(Items listed in a dataset)
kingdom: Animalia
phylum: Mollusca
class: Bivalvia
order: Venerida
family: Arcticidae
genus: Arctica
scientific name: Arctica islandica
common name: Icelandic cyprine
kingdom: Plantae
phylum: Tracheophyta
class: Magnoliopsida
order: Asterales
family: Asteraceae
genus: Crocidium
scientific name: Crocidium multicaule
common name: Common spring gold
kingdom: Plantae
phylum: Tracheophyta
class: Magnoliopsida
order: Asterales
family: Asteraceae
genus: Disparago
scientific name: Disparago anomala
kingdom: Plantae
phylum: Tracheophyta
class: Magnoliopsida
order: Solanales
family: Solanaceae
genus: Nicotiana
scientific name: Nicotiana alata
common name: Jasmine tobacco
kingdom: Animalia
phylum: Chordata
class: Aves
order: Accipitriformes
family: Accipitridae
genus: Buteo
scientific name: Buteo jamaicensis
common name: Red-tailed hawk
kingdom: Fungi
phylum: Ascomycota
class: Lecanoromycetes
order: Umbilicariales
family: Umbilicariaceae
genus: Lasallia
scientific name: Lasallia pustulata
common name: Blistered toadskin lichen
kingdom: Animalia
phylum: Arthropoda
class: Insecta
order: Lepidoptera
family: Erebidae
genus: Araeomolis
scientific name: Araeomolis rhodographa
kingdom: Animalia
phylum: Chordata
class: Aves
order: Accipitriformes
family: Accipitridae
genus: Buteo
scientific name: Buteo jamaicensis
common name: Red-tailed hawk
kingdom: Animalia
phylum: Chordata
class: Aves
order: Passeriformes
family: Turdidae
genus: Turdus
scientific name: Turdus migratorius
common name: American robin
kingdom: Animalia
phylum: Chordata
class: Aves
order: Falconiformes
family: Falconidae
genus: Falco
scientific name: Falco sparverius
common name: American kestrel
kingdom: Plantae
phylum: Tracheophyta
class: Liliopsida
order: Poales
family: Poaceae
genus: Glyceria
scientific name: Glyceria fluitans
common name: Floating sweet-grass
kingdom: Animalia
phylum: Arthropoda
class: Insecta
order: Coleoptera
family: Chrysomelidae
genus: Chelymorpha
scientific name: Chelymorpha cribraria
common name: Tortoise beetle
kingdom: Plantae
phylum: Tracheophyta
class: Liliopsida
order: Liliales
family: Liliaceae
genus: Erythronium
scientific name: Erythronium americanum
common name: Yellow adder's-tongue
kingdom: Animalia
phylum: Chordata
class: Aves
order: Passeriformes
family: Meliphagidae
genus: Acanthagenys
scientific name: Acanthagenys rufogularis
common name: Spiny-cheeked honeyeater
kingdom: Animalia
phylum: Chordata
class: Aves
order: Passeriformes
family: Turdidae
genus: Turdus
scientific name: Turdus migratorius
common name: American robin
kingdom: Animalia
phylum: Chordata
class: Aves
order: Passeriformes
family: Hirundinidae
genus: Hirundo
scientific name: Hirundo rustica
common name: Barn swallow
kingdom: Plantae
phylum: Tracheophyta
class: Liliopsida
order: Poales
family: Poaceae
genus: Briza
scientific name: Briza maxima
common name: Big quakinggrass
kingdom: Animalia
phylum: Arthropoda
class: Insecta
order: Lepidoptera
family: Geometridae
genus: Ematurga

> [Set exercise] Convert every line of all the entries above into a JSON list of strings, with one string per line and any blank lines omitted.

> [Solution for this problem]
[
  "kingdom: Animalia",
  "phylum: Mollusca",
  "class: Bivalvia",
  "order: Venerida",
  "family: Arcticidae",
  "genus: Arctica",
  "scientific name: Arctica islandica",
  "common name: Icelandic cyprine",
  "kingdom: Plantae",
  "phylum: Tracheophyta",
  "class: Magnoliopsida",
  "order: Asterales",
  "family: Asteraceae",
  "genus: Crocidium",
  "scientific name: Crocidium multicaule",
  "common name: Common spring gold",
  "kingdom: Plantae",
  "phylum: Tracheophyta",
  "class: Magnoliopsida",
  "order: Asterales",
  "family: Asteraceae",
  "genus: Disparago",
  "scientific name: Disparago anomala",
  "kingdom: Plantae",
  "phylum: Tracheophyta",
  "class: Magnoliopsida",
  "order: Solanales",
  "family: Solanaceae",
  "genus: Nicotiana",
  "scientific name: Nicotiana alata",
  "common name: Jasmine tobacco",
  "kingdom: Animalia",
  "phylum: Chordata",
  "class: Aves",
  "order: Accipitriformes",
  "family: Accipitridae",
  "genus: Buteo",
  "scientific name: Buteo jamaicensis",
  "common name: Red-tailed hawk",
  "kingdom: Fungi",
  "phylum: Ascomycota",
  "class: Lecanoromycetes",
  "order: Umbilicariales",
  "family: Umbilicariaceae",
  "genus: Lasallia",
  "scientific name: Lasallia pustulata",
  "common name: Blistered toadskin lichen",
  "kingdom: Animalia",
  "phylum: Arthropoda",
  "class: Insecta",
  "order: Lepidoptera",
  "family: Erebidae",
  "genus: Araeomolis",
  "scientific name: Araeomolis rhodographa",
  "kingdom: Animalia",
  "phylum: Chordata",
  "class: Aves",
  "order: Accipitriformes",
  "family: Accipitridae",
  "genus: Buteo",
  "scientific name: Buteo jamaicensis",
  "common name: Red-tailed hawk",
  "kingdom: Animalia",
  "phylum: Chordata",
  "class: Aves",
  "order: Passeriformes",
  "family: Turdidae",
  "genus: Turdus",
  "scientific name: Turdus migratorius",
  "common name: American robin",
  "kingdom: Animalia",
  "phylum: Chordata",
  "class: Aves",
  "order: Falconiformes",
  "family: Falconidae",
  "genus: Falco",
  "scientific name: Falco sparverius",
  "common name: American kestrel",
  "kingdom: Plantae",
  "phylum: Tracheophyta",
  "class: Liliopsida",
  "order: Poales",
  "family: Poaceae",
  "genus: Glyceria",
  "scientific name: Glyceria fluitans",
  "common name: Floating sweet-grass",
  "kingdom: Animalia",
  "phylum: Arthropoda",
  "class: Insecta",
  "order: Coleoptera",
  "family: Chrysomelidae",
  "genus: Chelymorpha",
  "scientific name: Chelymorpha cribraria",
  "common name: Tortoise beetle",
  "kingdom: Plantae",
  "phylum: Tracheophyta",
  "class: Liliopsida",
  "order: Liliales",
  "family: Liliaceae",
  "genus: Erythronium",
  "scientific name: Erythronium americanum",
  "common name: Yellow adder's-tongue",
  "kingdom: Animalia",
  "phylum: Chordata",
  "class: Aves",
  "order: Passeriformes",
  "family: Meliphagidae",
  "genus: Acanthagenys",
  "scientific name: Acanthagenys rufogularis",
  "common name: Spiny-cheeked honeyeater",
  "kingdom: Animalia",
  "phylum: Chordata",
  "class: Aves",
  "order: Passeriformes",
  "family: Turdidae",
  "genus: Turdus",
  "scientific name: Turdus migratorius",
  "common name: American robin",
  "kingdom: Animalia",
  "phylum: Chordata",
  "class: Aves",
  "order: Passeriformes",
  "family: Hirundinidae",
  "genus: Hirundo",
  "scientific name: Hirundo rustica",
  "common name: Barn swallow",
  "kingdom: Plantae",
  "phylum: Tracheophyta",
  "class: Liliopsida",
  "order: Poales",
  "family: Poaceae",
  "genus: Briza",
  "scientific name: Briza maxima",
  "common name: Big quakinggrass",
  "kingdom: Animalia",
  "phylum: Arthropoda",
  "class: Insecta",
  "order: Lepidoptera",
  "family: Geometridae",
  "genus: Ematurga"
]